Traumatic Brain Injury by a Closed Head Injury Device Induces Cerebral Blood Flow Changes and Microhemorrhages.

OBJECTIVES: Traumatic brain injury is a poly-pathology characterized by changes in the cerebral blood flow, inflammation, diffuse axonal, cellular, and vascular injuries. However, studies related to understanding the temporal changes in the cerebral blood flow following traumatic brain injury extending to sub-acute periods are limited. In addition, knowledge related to microhemorrhages, such as their detection, localization, and temporal progression, is important in the evaluation of traumatic brain injury. MATERIALS AND METHODS: Cerebral blood flow changes and microhemorrhages in male Sprague Dawley rats at 4 h, 24 h, 3 days, and 7 days were assessed following a closed head injury induced by the Marmarou impact acceleration device (2 m height, 450 g brass weight). Cerebral blood flow was measured by arterial spin labeling. Microhemorrhages were assessed by susceptibility-weighted imaging and Prussian blue histology. RESULTS: Traumatic brain injury rats showed reduced regional and global cerebral blood flow at 4 h and 7 days post-injury. Injured rats showed hemorrhagic lesions in the cortex, corpus callosum, hippocampus, and brainstem in susceptibility-weighted imaging. Injured rats also showed Prussian blue reaction products in both the white and gray matter regions up to 7 days after the injury. These lesions were observed in various areas of the cortex, corpus callosum, hippocampus, thalamus, and midbrain. CONCLUSIONS: These results suggest that changes in cerebral blood flow and hemorrhagic lesions can persist for sub-acute periods after the initial traumatic insult in an animal model. In addition, microhemorrhages otherwise not seen by susceptibility-weighted imaging are present in diverse regions of the brain.

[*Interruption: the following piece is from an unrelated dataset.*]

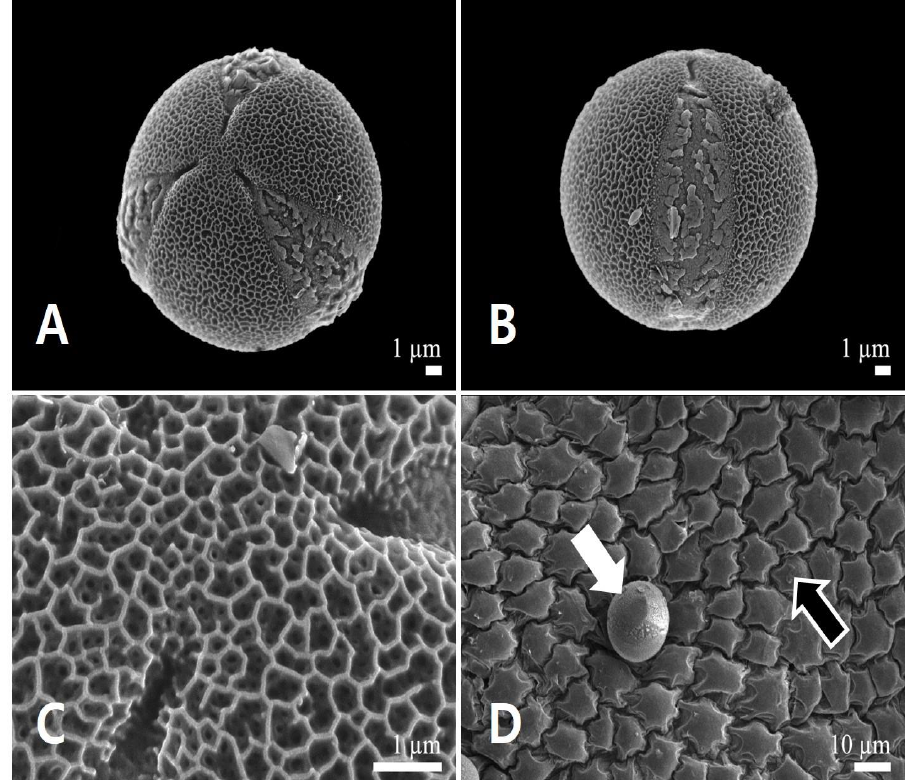
Figure 5. Scanning electron micrographs of pollen and the inner locule wall in Leonurus japonicus . ( A ) Polar view of a pollen grain. ( B ) Equatorial view of a pollen grain. ( C ) Exine surface ornamentation. ( D ) Inner locule wall. White arrow indicates pollen grain, and black arrow indicates the inner locule. Table 3. Distribution patterns of trichomes and stomata on the floral organs of the two Leonurus species ( • =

The combination of altered cerebral blood flow and microhemorrhages can potentially be a source of secondary injury changes following traumatic brain injury and may need to be taken into consideration in the long-term care of these cases.

Temporal assessment of traumatic axonal injury in the rat corpus callosum and optic chiasm.

Impaired axoplasmic transport (IAT) and neurofilament compaction (NFC), two common axonal pathology processes involved in traumatic axonal injury (TAI), have been well characterized. TAI is found clinically and in animal models in brainstem white matter (WM) tracts and in the corpus callosum (CC), optic chiasm (Och), and internal capsule. Previous published quantitative studies of the time course of TAI expression induced by the Marmarou impact acceleration model have been limited to the brainstem. Accordingly, this study assessed the extent of IAT and NFC in the CC and Och at 8h, 28 h, 3 days and 7 days after traumatic brain injury (TBI) induction by the Marmarou impact acceleration model. IAT peak density was observed at 8h in the CC and 28 h in the Och post-TBI. NFC peak density was observed at 28 h in both structures. The density of IAT and NFC decreased with increasing survival time in both structures. The NFC density time profile followed a similar trend in both the Och and CC, whereas the IAT density time profile was variable between the Och and CC. Furthermore, a strong linear relationship was observed between IAT and NFC in the CC but not in the Och. These findings highlight the heterogeneity of TAI as evidenced by variable IAT and NFC injury time profiles in each anatomical structure. This variability indicates the requirement of multiple markers for a comprehensive TAI evaluation and multiple targeted treatments for TAI polypathology within its therapeutic window time frame.

Impaired axoplasmic transport is the dominant injury induced by an impact acceleration injury device: an analysis of traumatic axonal injury in pyramidal tract and corpus callosum of rats.

Traumatic axonal injury (TAI) involves neurofilament compaction (NFC) and impaired axoplasmic transport (IAT) in distinct populations of axons. Previous quantification studies of TAI focused on limited areas of pyramidal tract (Py) but not its entire length. Quantification of TAI in corpus callosum (CC) and its comparison to that in Py is also lacking. This study assessed and compared the extent of TAI in the entire Py and CC of rats following TBI. TBI was induced by a modified Marmarou impact acceleration device in 31 adult male Sprague Dawley rats by dropping a 450 gram impactor from either 1.25 m or 2.25 m. Twenty-four hours after TBI, TAI was assessed by beta amyloid precursor protein (ß-APP-IAT) and RMO14 (NFC) immunocytochemistry. TAI density (ß-APP and RMO14 axonal swellings, retraction balls and axonal profiles) was counted from panoramic images of CC and Py. Significantly high TAI was observed in 2.25 m impacted rats. ß-APP immunoreactive axons were significantly higher in number than RMO14 immunoreactive axons in both the structures. TAI density in Py was significantly higher than in CC. Based on our parallel biomechanical studies, it is inferred that TAI in CC may be related to compressive strains and that in Py may be related to tensile strains. Overall, IAT appears to be the dominant injury type induced by this model and injury in Py predominates that in CC.